HealthService restarts – still a challenge in OpsMgr 2012.


This is probably the single biggest issue I find in 100% of customer environments. 

Way back in the day I wrote about this issue, where the SCOM agent in some cases can consume above typical resource levels of memory, handles, etc.  When this occurs – we will restart the agent to kill any “runaway” processes.  Read about this here:


One of the things I have noticed, is that on many of my servers, these thresholds are being breached on a regular basis – mostly due to the monitoringhost.exe processes needing to use more than the default of 300mb of RAM (private bytes).


The issue is, that you will likely have NO idea this is happening.  We don’t generate any alerts for this by default – we simply “fix the problem” by creating a state change, then running a response script to bounce the agent.  The REALLY bad part about this, is you could have agents in a constant restart loop.

Customers often have hundreds of agents in a constant restart loop, filling the SCOM DB with state change events and barely monitoring the systems because the agent is always in a restart loop.  Additionally, the agent eventually fails to start back up, resulting in a heartbeat failure.

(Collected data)
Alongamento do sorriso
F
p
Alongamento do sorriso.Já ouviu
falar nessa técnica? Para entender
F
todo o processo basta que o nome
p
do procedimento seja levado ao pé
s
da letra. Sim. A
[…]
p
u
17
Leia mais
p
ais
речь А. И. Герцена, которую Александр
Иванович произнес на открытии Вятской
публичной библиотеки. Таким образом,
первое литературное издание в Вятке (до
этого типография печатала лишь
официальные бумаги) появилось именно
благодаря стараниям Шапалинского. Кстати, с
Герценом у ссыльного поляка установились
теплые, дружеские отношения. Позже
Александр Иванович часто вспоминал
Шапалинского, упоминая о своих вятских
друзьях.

### Apply what you read
A: In the final paragraph of the article on HealthService restarts, what effects are described for customers whose agents are stuck in a constant restart loop? List each one.
B: Carry on writing the article about HealthService restarts in OpsMgr 2012, picking up after its last sentence.

### Answers to each task
A:
- The SCOM database fills with state change events.
- The systems are barely monitored, because the agent is always restarting.
- The agent eventually fails to start back up, which results in a heartbeat failure.

B:
In SCOM 2012 – I recommend making the following changes via overrides:  Open the “Operations Manager > Agent Details > Agents by Version” view in the console:




Open health explorer for one of the agents – and here is an example of an agent that has been bouncing on a regular basis:



I recommend the following:

Private bytes monitors should be set to a default threshold of 943718400 (up from the default of 300MB)

Handle Count monitors should be set to 30,000  (the default of 6000 is WAY low)

In addition, on each monitor:

Override Generate Alert to True (to generate alerts)

Override Auto-Resolve to False (even though default is false, this must be set, to keep from auto-closing these so you can see them and their repeat count)

Override Alert severity to Information (to keep from ticketing on these events)


Override EACH monitor, “all objects of another class” and choose “Agent” class.




This is a good configuration:











As a refresher – this will be common on any monitored systems that discover a large number of instances – such as Exchange, DNS, SQL servers, SCVMM, large web servers, etc.

Comments (9)

  1. Kevin Holman says:

    @Stooney –

    Not sure I understand your question – if you read my blog post above – I *AM* recommending these as system wide changes and picture the values I prefer as a base. No – management servers should not be changed which is why I choose the Agent class to modify.
    Exchange and Hyper-V servers might need even higher values since they host so many objects… and you can add another override for those scoped to a group, which will win in conflict since group is more specific than class.

  2. Krish says:

    Hope you are doing good.

    I am facing the above problem with my management servers and the health state of the servers are in critical because of this alert.
    Steps taken for this alert.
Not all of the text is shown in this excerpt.